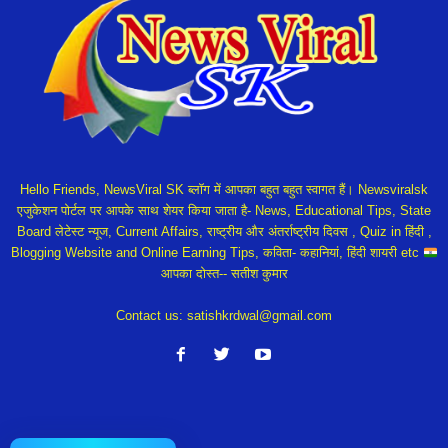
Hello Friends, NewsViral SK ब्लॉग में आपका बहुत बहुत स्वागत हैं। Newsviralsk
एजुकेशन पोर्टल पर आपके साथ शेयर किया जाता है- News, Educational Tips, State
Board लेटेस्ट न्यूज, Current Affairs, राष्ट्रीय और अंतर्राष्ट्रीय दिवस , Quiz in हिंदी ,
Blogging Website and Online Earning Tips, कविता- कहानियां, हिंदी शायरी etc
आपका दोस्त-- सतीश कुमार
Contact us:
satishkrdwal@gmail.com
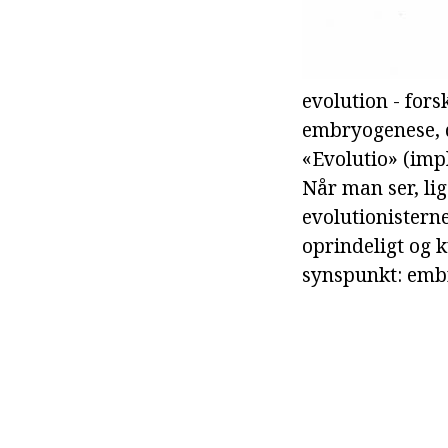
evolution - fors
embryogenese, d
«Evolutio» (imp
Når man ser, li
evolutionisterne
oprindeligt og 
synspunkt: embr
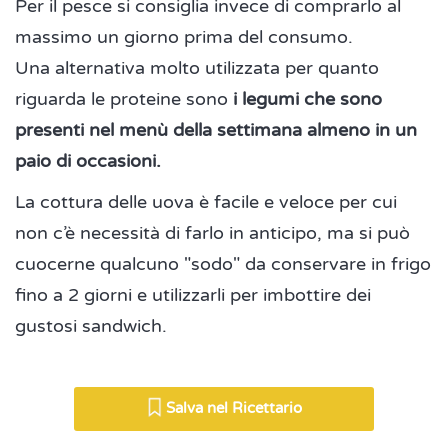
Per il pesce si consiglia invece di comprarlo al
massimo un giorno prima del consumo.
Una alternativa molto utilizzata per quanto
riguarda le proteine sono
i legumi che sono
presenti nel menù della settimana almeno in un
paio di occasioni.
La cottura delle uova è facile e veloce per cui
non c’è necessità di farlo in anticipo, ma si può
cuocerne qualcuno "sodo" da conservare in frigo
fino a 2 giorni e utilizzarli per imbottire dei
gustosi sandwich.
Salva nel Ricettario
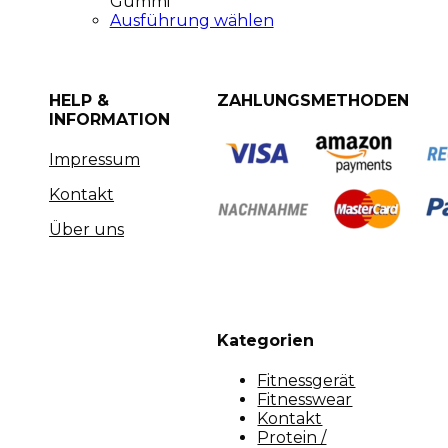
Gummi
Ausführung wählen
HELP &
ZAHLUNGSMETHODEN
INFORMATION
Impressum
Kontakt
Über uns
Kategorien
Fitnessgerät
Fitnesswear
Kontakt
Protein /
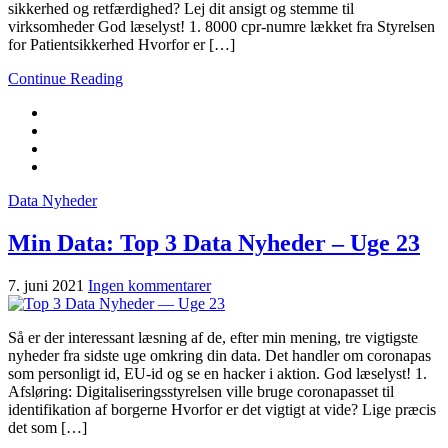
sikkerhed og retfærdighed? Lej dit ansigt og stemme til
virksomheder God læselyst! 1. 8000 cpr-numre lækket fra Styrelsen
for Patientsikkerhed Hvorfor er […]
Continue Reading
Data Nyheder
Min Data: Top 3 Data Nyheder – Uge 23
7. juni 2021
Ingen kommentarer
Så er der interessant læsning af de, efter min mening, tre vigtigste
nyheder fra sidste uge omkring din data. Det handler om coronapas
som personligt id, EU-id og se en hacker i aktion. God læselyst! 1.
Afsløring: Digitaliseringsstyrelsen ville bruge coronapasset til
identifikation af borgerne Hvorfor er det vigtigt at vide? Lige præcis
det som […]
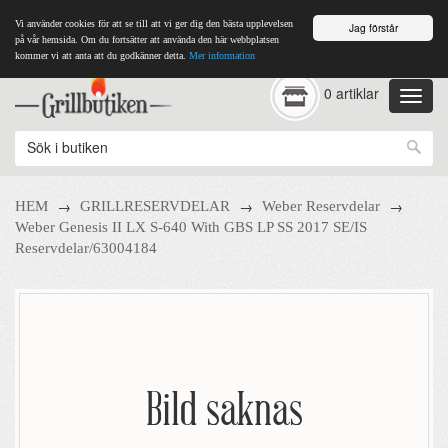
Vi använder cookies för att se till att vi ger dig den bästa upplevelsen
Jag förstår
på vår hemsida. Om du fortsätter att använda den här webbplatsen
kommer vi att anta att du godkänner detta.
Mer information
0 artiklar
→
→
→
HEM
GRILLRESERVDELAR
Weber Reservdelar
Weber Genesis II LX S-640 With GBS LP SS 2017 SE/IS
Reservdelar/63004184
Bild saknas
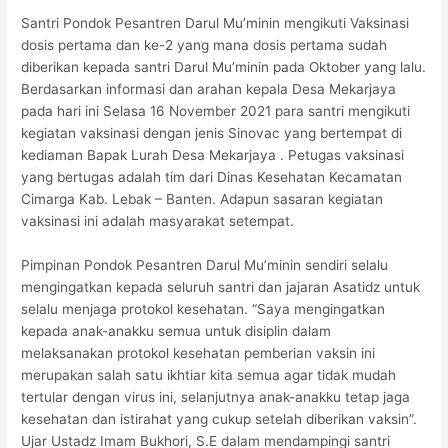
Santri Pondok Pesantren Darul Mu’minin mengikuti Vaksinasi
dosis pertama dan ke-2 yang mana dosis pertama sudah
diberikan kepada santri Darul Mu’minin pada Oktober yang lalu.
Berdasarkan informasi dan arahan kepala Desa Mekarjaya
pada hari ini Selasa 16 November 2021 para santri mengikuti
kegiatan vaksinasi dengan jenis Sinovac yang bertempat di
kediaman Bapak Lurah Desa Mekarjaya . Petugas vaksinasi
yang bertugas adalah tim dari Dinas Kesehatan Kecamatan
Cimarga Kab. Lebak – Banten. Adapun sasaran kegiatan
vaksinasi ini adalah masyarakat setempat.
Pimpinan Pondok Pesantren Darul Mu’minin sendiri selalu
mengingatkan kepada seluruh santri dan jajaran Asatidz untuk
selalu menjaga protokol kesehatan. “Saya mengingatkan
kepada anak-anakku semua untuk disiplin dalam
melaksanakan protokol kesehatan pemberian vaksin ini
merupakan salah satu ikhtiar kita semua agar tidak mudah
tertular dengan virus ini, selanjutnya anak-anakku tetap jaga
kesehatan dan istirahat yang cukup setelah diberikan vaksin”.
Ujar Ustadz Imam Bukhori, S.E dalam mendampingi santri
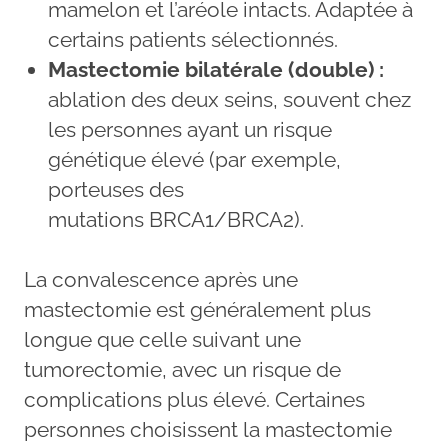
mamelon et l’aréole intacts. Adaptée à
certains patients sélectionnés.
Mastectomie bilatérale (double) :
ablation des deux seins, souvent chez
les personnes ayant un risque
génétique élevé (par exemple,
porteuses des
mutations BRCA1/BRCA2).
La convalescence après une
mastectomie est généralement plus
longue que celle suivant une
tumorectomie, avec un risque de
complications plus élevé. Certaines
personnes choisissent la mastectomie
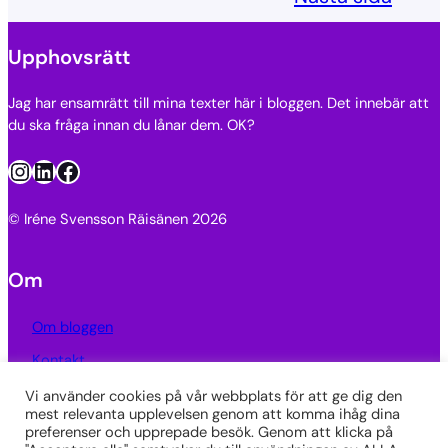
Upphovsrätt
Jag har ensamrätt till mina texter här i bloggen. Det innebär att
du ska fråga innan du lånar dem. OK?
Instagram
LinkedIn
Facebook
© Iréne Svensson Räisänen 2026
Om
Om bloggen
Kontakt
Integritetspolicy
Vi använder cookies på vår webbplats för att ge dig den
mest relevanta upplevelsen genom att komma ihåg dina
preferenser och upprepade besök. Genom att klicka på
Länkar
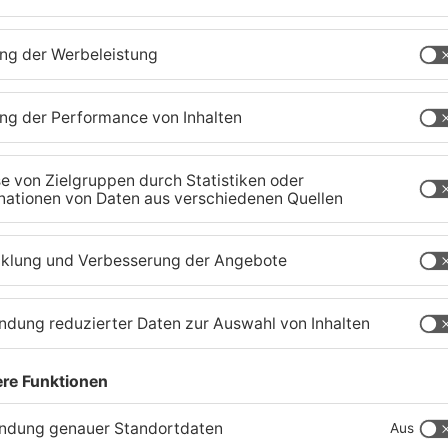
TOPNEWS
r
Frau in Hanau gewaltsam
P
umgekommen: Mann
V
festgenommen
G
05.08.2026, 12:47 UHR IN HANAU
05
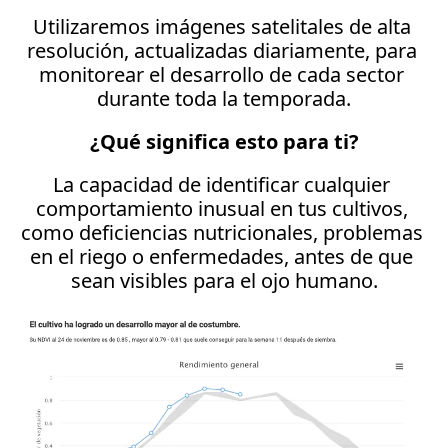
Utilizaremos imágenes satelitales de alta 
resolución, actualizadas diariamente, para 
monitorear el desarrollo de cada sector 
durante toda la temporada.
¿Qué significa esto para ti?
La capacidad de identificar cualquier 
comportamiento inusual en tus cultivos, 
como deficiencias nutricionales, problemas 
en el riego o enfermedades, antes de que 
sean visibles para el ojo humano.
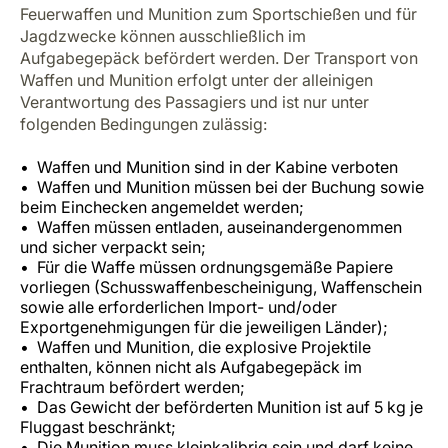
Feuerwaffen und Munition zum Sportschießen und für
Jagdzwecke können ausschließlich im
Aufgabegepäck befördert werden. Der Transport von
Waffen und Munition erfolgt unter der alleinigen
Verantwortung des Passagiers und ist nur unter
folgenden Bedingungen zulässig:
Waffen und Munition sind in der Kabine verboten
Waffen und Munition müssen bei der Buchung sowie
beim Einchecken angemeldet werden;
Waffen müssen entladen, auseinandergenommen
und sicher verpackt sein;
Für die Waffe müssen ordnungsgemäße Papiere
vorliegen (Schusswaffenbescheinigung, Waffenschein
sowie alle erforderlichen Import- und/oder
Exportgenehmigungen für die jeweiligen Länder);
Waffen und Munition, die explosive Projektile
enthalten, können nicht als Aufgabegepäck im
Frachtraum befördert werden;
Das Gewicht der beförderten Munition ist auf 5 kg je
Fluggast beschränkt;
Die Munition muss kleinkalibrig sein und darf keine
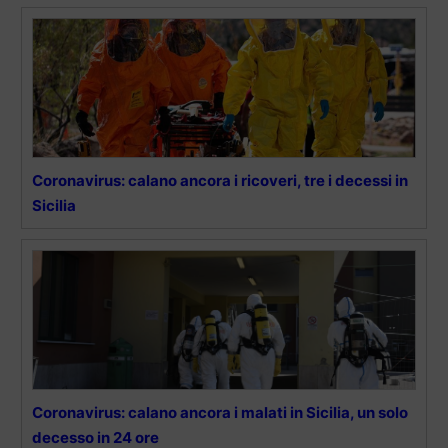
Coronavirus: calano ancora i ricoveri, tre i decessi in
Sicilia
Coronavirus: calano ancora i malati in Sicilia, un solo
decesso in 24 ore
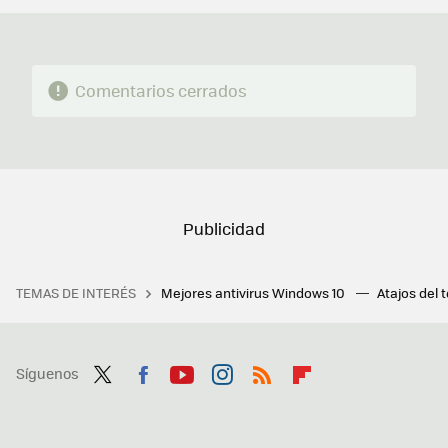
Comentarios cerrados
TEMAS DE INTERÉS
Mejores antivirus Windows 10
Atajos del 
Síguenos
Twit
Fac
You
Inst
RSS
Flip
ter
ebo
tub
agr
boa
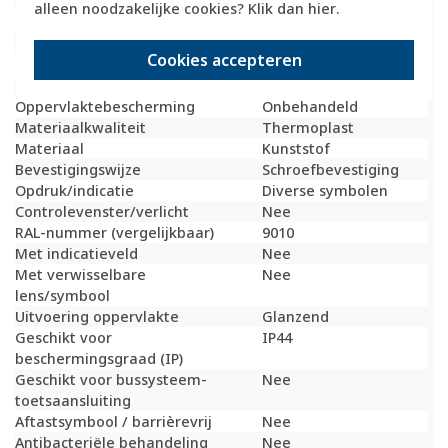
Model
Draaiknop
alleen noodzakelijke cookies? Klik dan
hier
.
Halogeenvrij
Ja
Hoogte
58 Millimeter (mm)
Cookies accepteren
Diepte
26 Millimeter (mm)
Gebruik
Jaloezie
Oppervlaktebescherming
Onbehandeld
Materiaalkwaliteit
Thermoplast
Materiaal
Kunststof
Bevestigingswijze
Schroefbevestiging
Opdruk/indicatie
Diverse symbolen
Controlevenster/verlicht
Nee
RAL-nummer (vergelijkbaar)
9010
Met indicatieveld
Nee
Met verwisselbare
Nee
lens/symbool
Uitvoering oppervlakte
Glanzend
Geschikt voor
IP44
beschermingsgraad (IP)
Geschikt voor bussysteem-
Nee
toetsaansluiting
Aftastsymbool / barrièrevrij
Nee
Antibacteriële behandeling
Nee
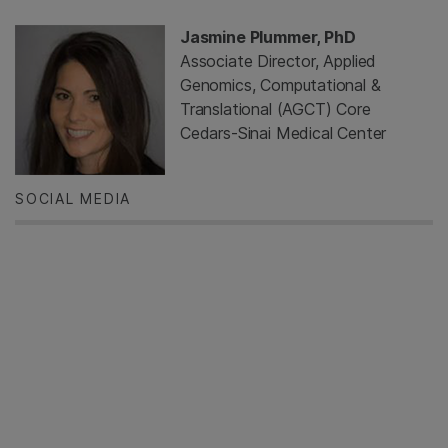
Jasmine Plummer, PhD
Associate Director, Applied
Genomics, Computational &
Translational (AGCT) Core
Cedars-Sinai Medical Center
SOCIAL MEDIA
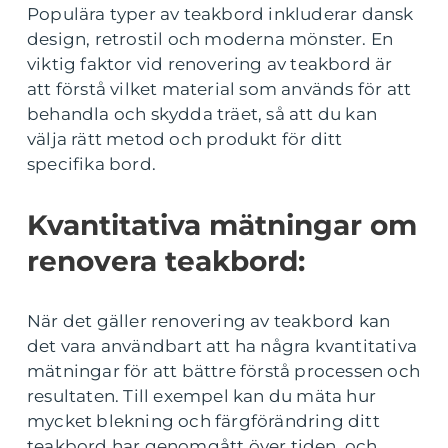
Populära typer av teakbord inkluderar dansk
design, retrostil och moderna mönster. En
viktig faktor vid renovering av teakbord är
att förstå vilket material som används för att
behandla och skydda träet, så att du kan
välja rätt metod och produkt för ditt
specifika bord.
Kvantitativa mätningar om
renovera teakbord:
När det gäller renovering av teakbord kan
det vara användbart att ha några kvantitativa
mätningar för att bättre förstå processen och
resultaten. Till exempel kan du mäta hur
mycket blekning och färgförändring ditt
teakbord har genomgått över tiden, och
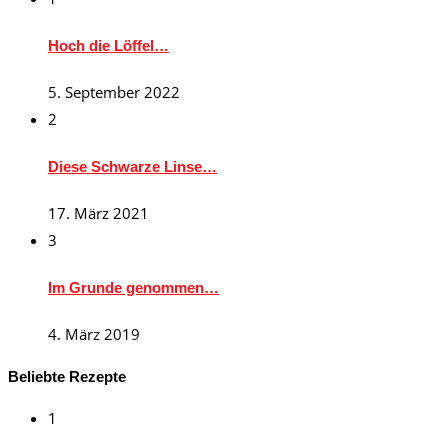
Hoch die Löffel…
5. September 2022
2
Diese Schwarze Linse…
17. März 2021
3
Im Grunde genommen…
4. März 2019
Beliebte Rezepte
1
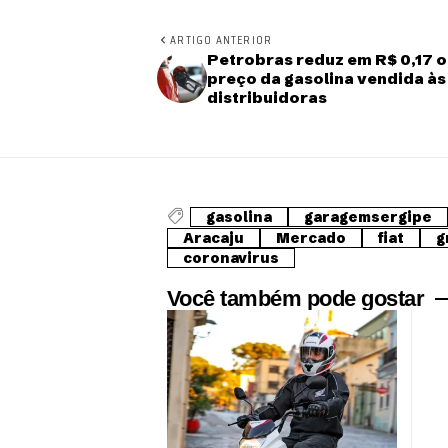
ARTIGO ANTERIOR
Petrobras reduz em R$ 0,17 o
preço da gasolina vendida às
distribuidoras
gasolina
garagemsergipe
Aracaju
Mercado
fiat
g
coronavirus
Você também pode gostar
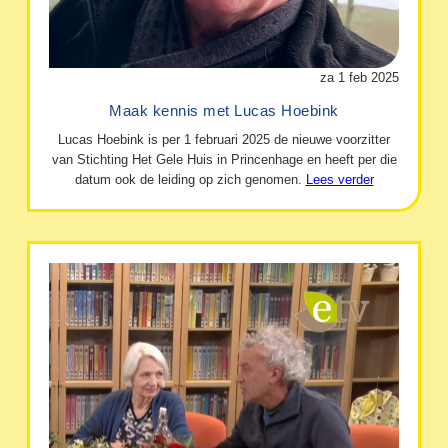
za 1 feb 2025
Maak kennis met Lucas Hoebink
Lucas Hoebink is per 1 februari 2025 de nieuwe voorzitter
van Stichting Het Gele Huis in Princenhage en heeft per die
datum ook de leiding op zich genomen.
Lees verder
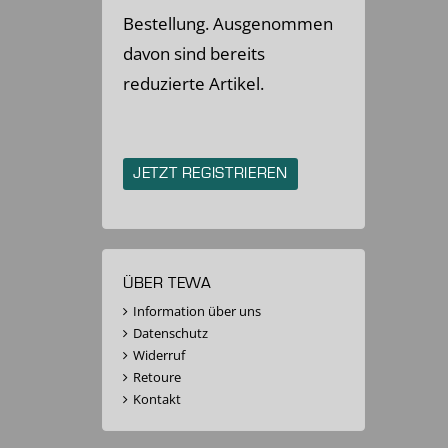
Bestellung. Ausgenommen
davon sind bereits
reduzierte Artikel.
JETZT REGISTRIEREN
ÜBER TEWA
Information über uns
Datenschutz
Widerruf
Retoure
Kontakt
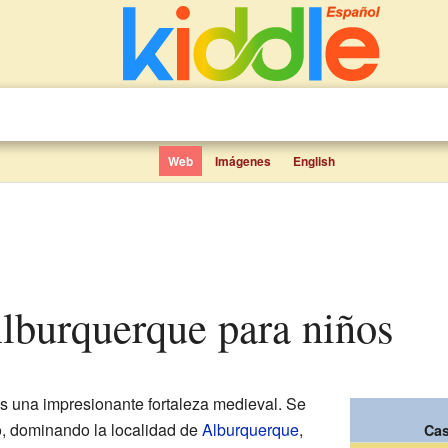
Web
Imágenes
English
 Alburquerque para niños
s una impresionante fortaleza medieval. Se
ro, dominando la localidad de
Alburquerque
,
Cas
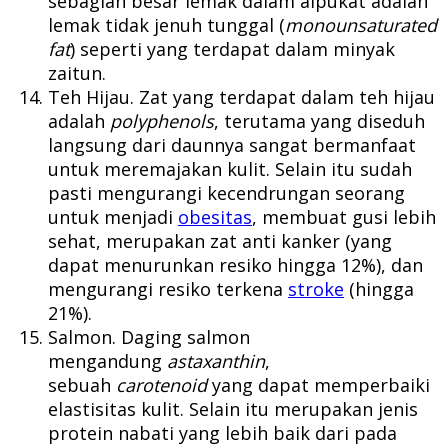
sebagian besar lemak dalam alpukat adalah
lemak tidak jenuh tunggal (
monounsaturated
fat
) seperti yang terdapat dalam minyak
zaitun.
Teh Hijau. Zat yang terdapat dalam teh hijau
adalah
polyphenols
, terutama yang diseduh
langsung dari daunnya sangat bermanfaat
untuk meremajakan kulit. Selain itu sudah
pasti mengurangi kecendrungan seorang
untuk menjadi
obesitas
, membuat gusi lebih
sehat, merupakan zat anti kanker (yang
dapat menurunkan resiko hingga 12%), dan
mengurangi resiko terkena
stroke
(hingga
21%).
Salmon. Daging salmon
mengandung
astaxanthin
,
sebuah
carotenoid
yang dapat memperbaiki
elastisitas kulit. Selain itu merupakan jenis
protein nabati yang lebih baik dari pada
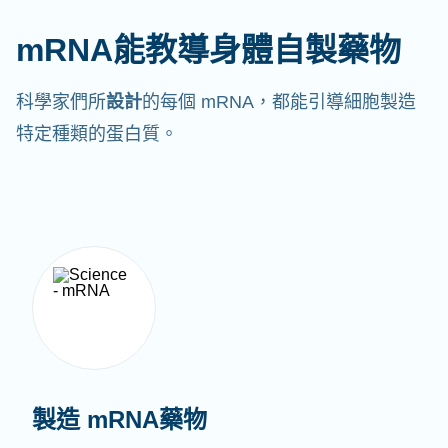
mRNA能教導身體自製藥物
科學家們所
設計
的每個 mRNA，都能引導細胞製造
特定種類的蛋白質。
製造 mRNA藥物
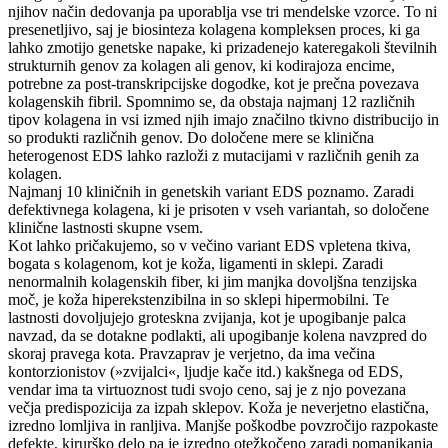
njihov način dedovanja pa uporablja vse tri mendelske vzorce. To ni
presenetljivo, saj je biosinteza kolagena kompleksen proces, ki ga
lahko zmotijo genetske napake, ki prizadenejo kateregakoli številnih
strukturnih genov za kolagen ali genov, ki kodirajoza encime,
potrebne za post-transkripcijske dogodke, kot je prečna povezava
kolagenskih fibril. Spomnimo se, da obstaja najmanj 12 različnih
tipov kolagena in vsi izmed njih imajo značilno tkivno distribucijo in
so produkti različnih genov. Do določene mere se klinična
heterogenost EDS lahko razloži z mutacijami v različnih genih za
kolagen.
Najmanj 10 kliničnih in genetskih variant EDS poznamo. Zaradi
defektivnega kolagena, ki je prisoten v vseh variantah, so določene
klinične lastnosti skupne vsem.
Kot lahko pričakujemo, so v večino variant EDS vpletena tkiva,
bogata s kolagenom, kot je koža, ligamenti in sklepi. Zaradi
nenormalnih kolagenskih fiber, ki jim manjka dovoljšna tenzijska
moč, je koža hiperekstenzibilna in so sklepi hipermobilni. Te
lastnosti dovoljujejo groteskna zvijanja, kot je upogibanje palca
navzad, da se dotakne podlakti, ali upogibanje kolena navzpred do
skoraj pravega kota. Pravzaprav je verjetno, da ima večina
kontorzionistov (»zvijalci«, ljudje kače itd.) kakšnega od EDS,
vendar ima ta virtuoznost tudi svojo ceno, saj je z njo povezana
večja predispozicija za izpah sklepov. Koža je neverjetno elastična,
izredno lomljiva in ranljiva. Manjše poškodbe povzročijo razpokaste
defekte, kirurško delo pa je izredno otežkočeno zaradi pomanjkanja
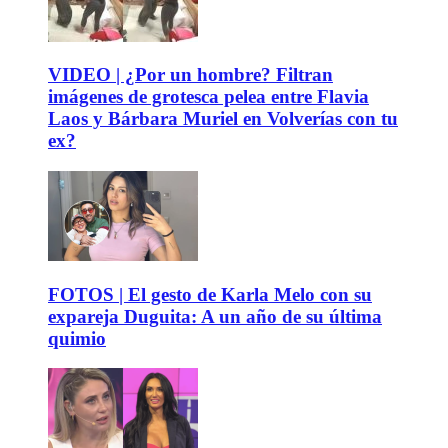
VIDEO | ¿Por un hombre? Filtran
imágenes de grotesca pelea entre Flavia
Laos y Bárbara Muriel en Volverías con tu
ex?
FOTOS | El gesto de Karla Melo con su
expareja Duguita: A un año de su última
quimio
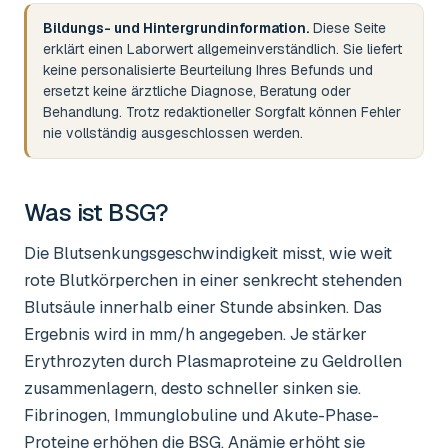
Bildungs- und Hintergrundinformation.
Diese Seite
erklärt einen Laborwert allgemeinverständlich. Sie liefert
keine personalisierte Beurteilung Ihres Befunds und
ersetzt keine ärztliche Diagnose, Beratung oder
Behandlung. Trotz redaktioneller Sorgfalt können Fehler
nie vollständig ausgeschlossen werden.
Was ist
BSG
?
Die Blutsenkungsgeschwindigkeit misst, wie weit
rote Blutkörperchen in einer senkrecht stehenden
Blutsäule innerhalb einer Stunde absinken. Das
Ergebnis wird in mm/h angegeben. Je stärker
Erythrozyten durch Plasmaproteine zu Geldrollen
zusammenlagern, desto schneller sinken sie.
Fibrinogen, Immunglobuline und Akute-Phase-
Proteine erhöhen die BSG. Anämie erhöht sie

_ _ _ _ _ _ _

**Exercise aim**
Could you give the number of lines in the entries that contain the string "mengikuti"? Only the number, please.

**Solution for this problem**
2